* **TRAVAIL DEMANDÉ**
[A] Dans le texte sur l'extrême-gauche montréalaise, recopiez le passage allant de "Question de rendre" à "deux dernières années." en substituant "mouvances" à "courants".
[B] D'après le texte sur l'extrême-gauche montréalaise, quel groupe mobilisait la majorité des gens pendant le mouvement de grève de 2012 ?
[C] Rédigez la suite du texte sur l'extrême-gauche montréalaise après sa dernière phrase.

* **EXTRAIT DU TEXTE**
= = = = =

Il nous est apparu expressément nécessaire, suite aux désastreux événements du 15 mars 2014, Journée internationale contre la brutalité policière, de communiquer aux militantes et militants révolutionnaires de la région de Montréal un appel d’urgence, un wake-up call, afin d’initier une sérieuse réflexion de fond collective sur les méthodes et les stratégies utilisées en ce moment. Nous croyons que le moment est non seulement propice pour cela, mais aussi nécessaire. Les défis et les difficultés récemment vécus ainsi que la répression subie, bref, la conjoncture actuelle, forcent, d’après nous, une profonde remise en question des pratiques et conceptions de la plupart des militant-e-s. Bien que le collectif de L’Agitateur est un collectif communiste et que nos analyses reposent sur la théorie communiste, cet appel n’est pas à proprement dit un appel au communisme. Il s’agit plutôt d’une alarme visant à amener les révolutionnaires d’avant-garde à se sortir du marasme et du défaitisme qui sont rampants en ce moment.
Question de rendre les choses claires, nous allons parler de l’extrême-gauche (EG) comme étant le mouvement général des forces dites anticapitalistes de Montréal. De plus, nous tenons à ne pas amalgamer les différents courants, tendances et groupes, car ceux-ci possèdent souvent des stratégies incompatibles ou même contradictoires. Par contre, il existe entre ces forces un certain degré d’affinité politique qui s’est exprimé d’une manière dominante durant les deux dernières années.
Nous commencerons par introduire sommairement et grossièrement le sujet que nous voulons soumettre à débat en soulevant certaines des problématiques que l’on retrouve au sein de l’EG montréalaise. Ces problématiques ont pu être clairement observées durant et depuis le mouvement de grève de 2012 et sont le fond de nombreuses discussions plus ou moins formelles dans le mouvement. En premier lieu, la plus évidente contradiction en 2012 au sein de l’EG était la mise de l’avant de la stratégie syndicale-révolutionnaire, chère aux anarchistes se revendiquant plus ou moins consciemment de Bakounine, par des groupes ou fractions qui ne pouvaient aller en ce sens, puisque la majorité des gens étaient mobilisés par un groupe, la CLASSE, qui avait les deux pieds bien encrés dans la légalité, lequel a porté le mouvement vers sa conclusion logique, un cirque électoral. La deuxième contradiction qui saute aux yeux était de mettre de l’avant une pareille stratégie (arriver à l’insurrection, à la révolte populaire, par la ou les grèves), puisque même si ce fût un groupe clandestin ou semi-clandestin qui aurait organisé les forces, le contexte social général ne s’y prêtait et ne s’y prête toujours pas; il n’y a qu’à se rappeller les multiples tentatives de « radicalisation » avec les mots d’ordre de « grève sociale », de casseroles, d’amener des travailleurs-euses en grève dans le conflit et qui se sont toutes soldées en échec. En bref, depuis le mouvement de masse de la grève étudiante de 2012, moment tant attendu par des fractions assumées qui ont démontré leur style de radicalisme durant le mouvement et qui ont tenté de porter la « radicalité plus loin » ou de « maintenir la lutte », l’EG se retrouve devant une amère constatation : elle est devant un échec et une impasse, elle n’a pas progressée malgré des conditions favorables.

= = = = =

* **DONNÉES EXTRAITES**

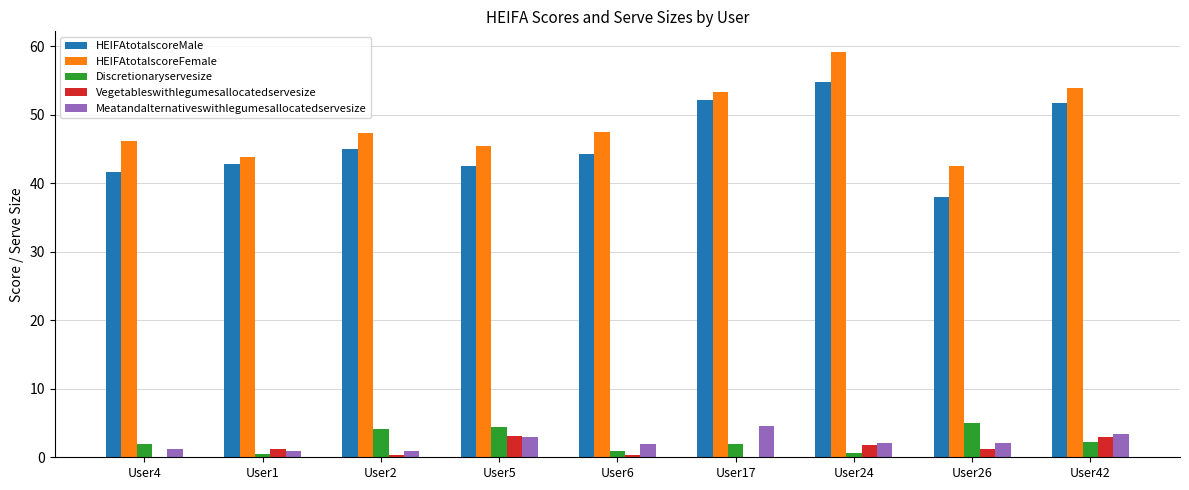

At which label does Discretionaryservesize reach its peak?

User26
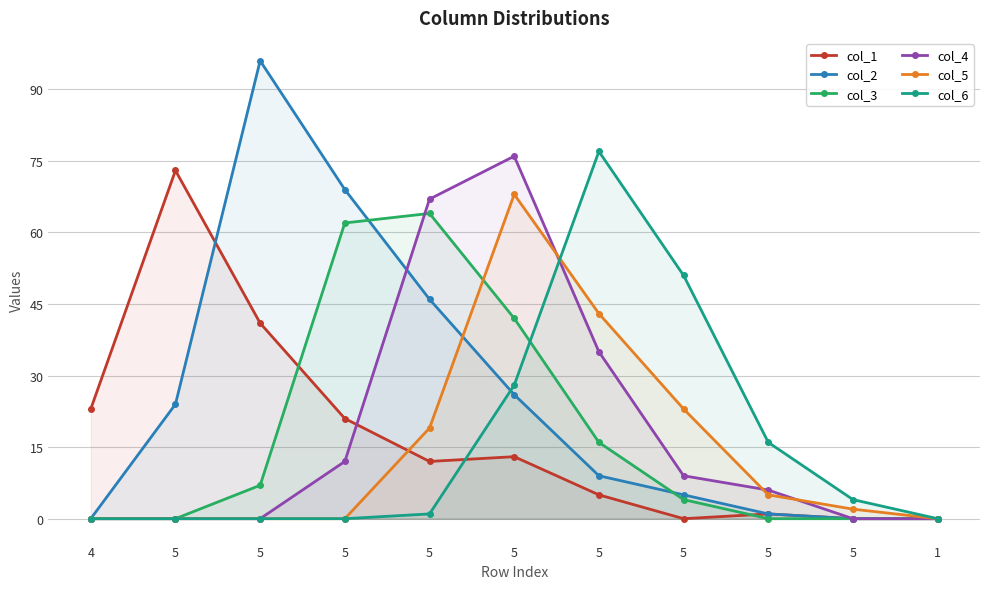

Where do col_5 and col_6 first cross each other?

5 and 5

= = = = =

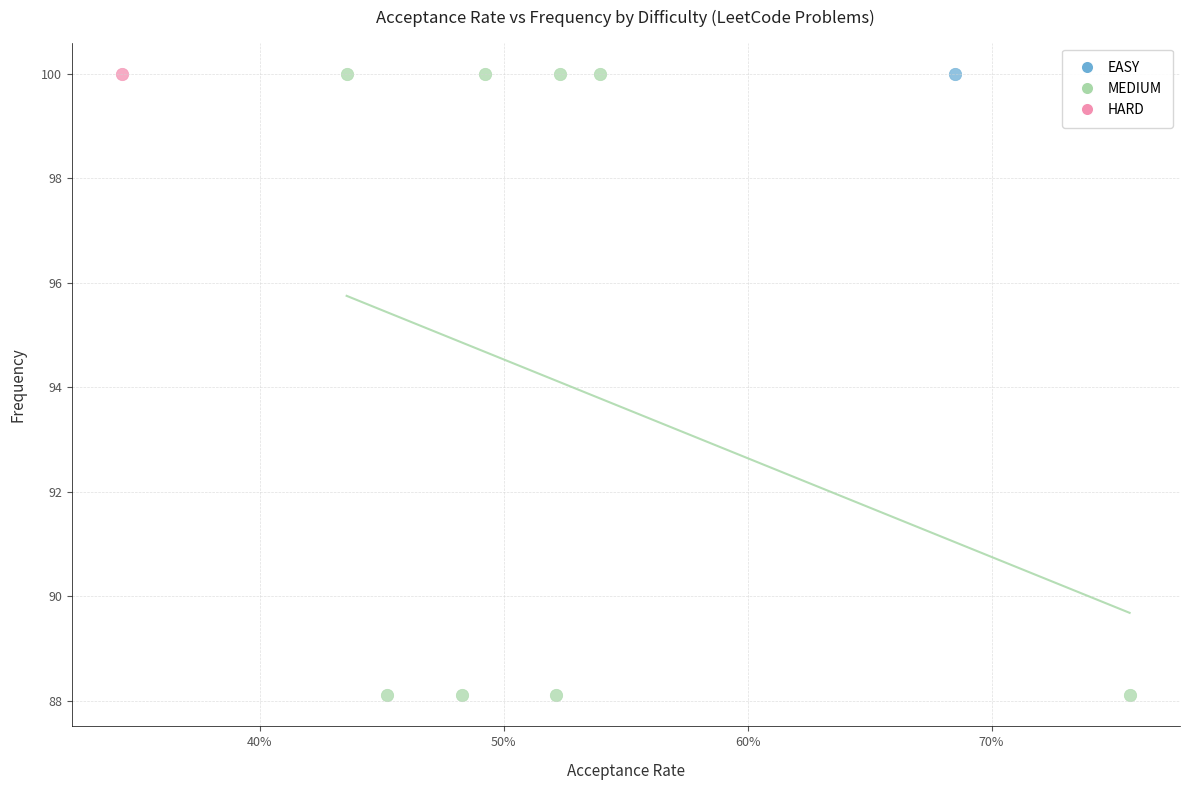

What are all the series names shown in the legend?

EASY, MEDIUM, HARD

= = = = =

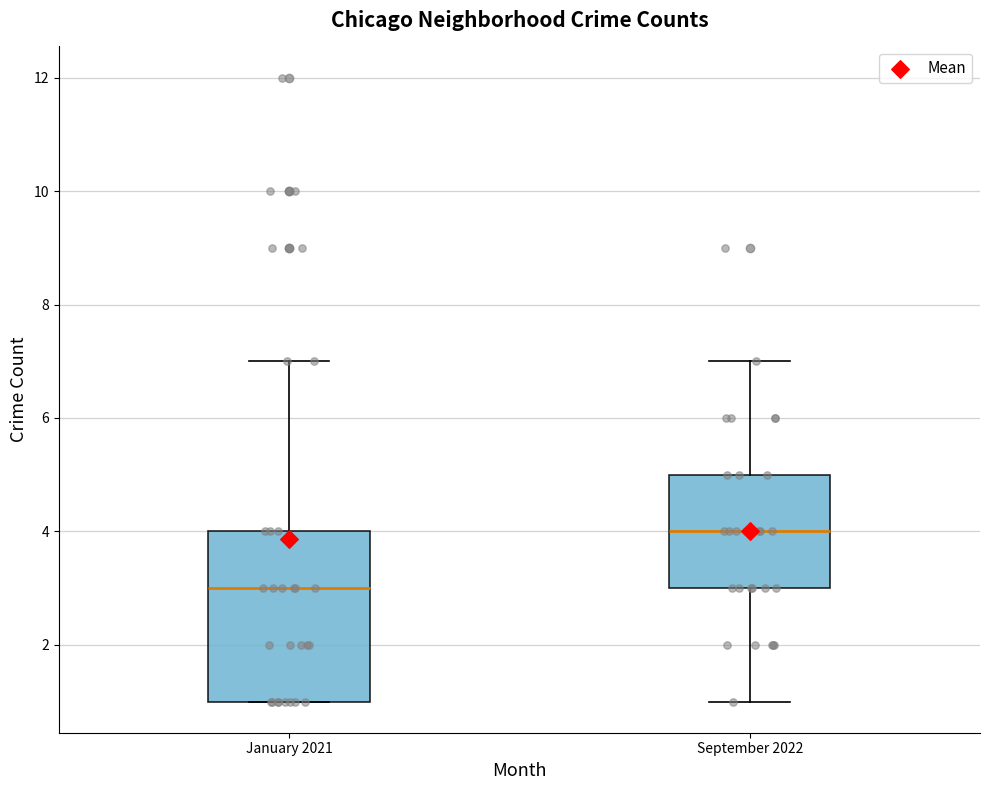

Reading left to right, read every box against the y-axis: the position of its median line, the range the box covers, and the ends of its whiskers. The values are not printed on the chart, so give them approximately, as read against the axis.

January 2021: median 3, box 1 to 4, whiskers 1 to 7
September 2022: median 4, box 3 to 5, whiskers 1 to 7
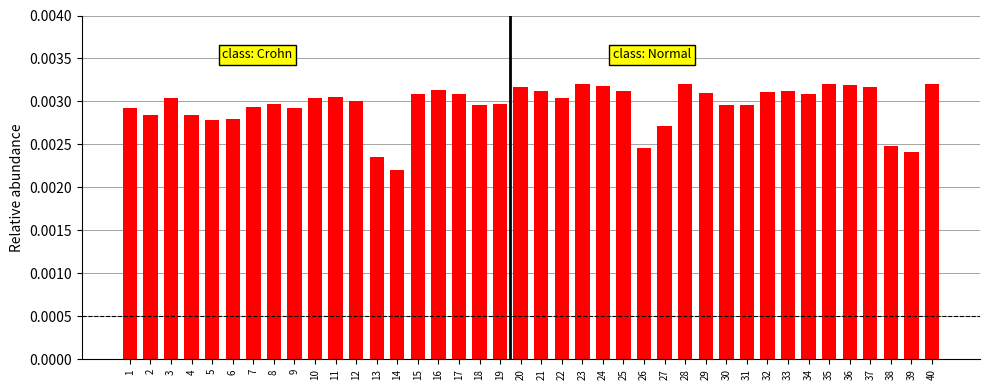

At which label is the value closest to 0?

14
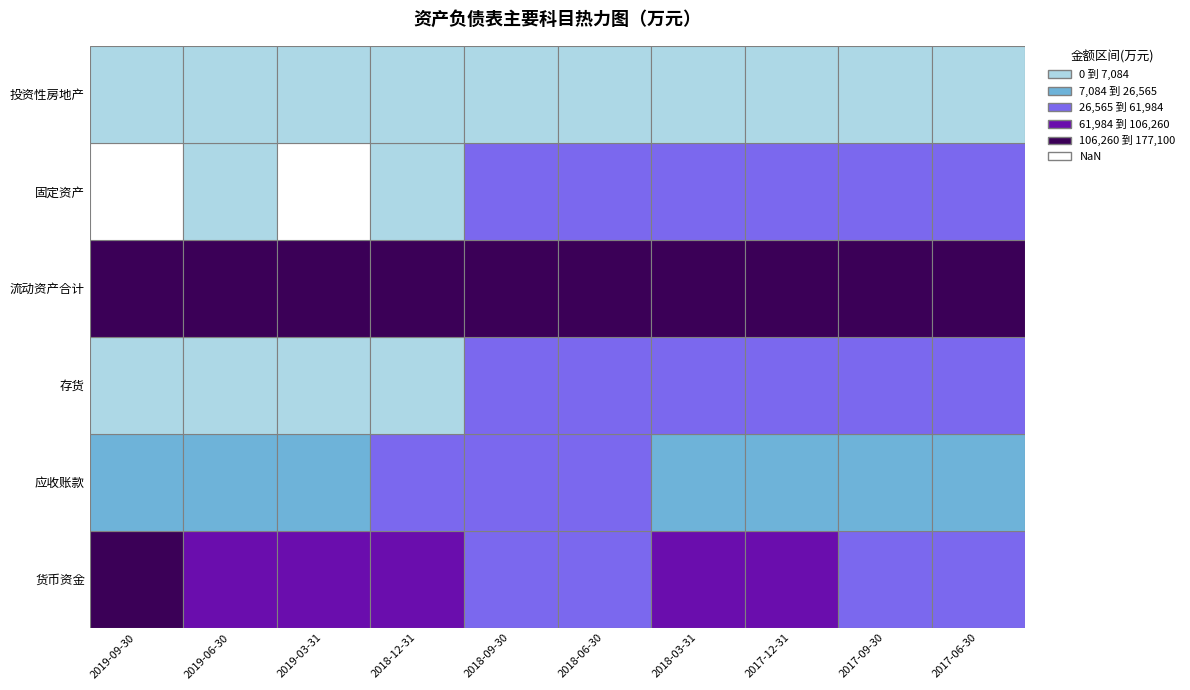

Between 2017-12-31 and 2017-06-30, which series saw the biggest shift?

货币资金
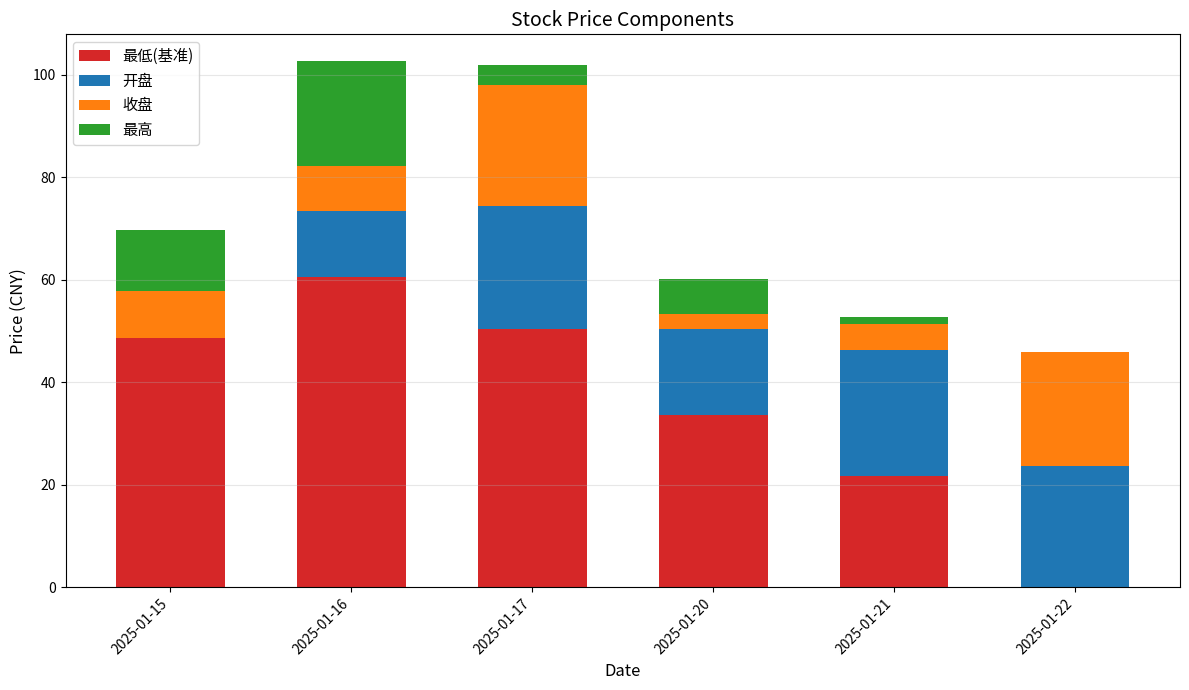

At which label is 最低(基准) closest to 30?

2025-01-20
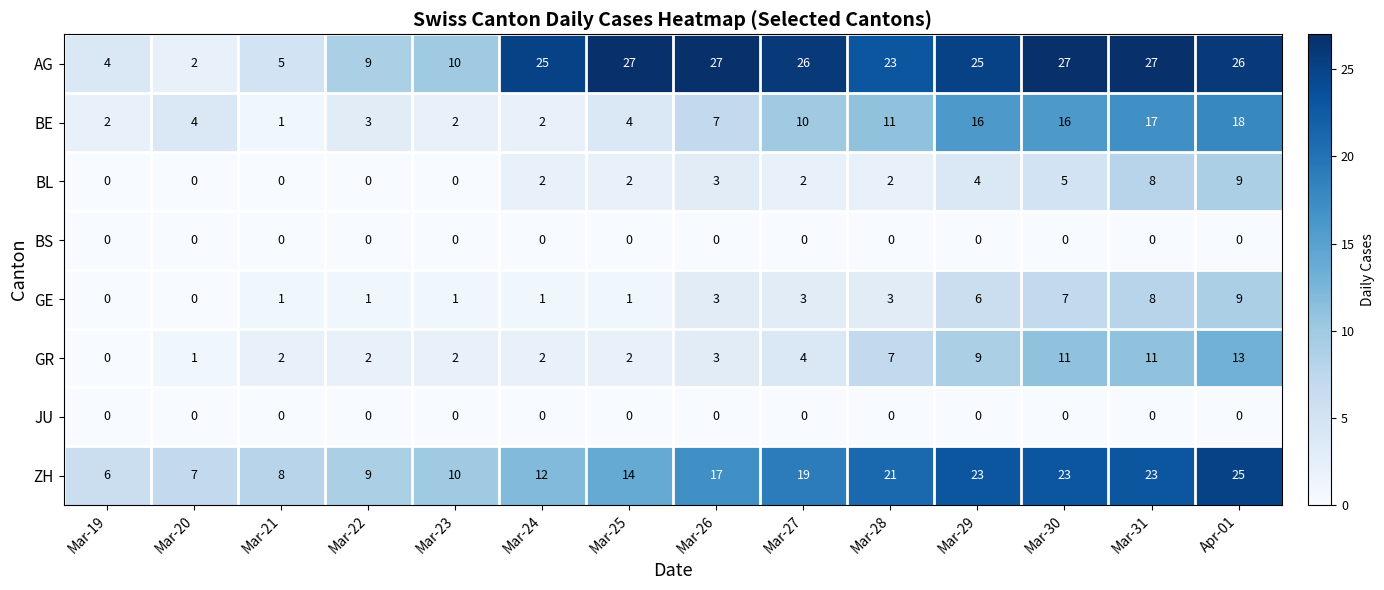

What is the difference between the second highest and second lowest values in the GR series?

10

= = = = =

* **RÉPONSES**
[A]
Question de rendre les choses claires, nous allons parler de l’extrême-gauche (EG) comme étant le mouvement général des forces dites anticapitalistes de Montréal. De plus, nous tenons à ne pas amalgamer les différents mouvances, tendances et groupes, car ceux-ci possèdent souvent des stratégies incompatibles ou même contradictoires. Par contre, il existe entre ces forces un certain degré d’affinité politique qui s’est exprimé d’une manière dominante durant les deux dernières années.

[B] La CLASSE.

[C]
De surcroît, cette vulgaire constatation n’est qu’une caricature de l’ampleur des difficultés qui traversent le mouvement, une parodie de tous les enjeux politiques de fond qui délimitent la conjoncture actuelle. Par contre, elle est brutalement tangible dans son insubstantialité, tel un cauchemar, pour un grand nombre de militant-e-s. Nous la racontons ainsi, car elle est à l’image du choc et de la détresse qui se trouve dans les forces d’EG. En effet, l’enjeu est tel que des organisations « majeures » comme l’Union communiste libertaire (UCL) en viennent à se dissoudre ou disparaître. Elle est telle que malgré la radicalisation de nombre de jeunes personnes au cours de 2012, nous constatons depuis une démobilisation massive dans toutes les manifestations de l’activité publique de l’EG.
Si ce qui est supposée être l’avant-garde des opprimées et des opprimés ne trouve rien de mieux que de patauger misérablement dans le martyre et les lamentations, mieux vaut hisser le drapeau blanc dès maintenant. Si devant la grogne populaire face aux multiples injustices l’EG montréalaise ne trouve rien de mieux que de rédiger des textes d’opinions, lancer des appels à la solidarité, avoir des débats sur Internet pour « corriger les pensées erronées des autres » et tenter vainement d’éduquer « le peuple » sur des enjeux d’importance moindre que les problèmes de fond qui pourissent la vie quotidienne et matérielle dudit « peuple », mieux vaut aller brûler nos bannières et devenir membres de Québec solidaire (certain-e-s l’ont déjà fait) ou bien aller voter Parti nul. Par nos défaites et notre manque de courage collectif, nous démontrons que se révolter est une peine perdue, que les forces répressives sont « trop imposantes » pour même penser qu’une brèche révolutionnaire est possible. Certain-e-s prétendent que de toute façon, « les gens » ne sont pas prêts à aller plus loin; pourtant, la rage de l’injustice est palpable, les éléments révolutionnaires sont là, attendant juste de se faire saisir, de s’organiser.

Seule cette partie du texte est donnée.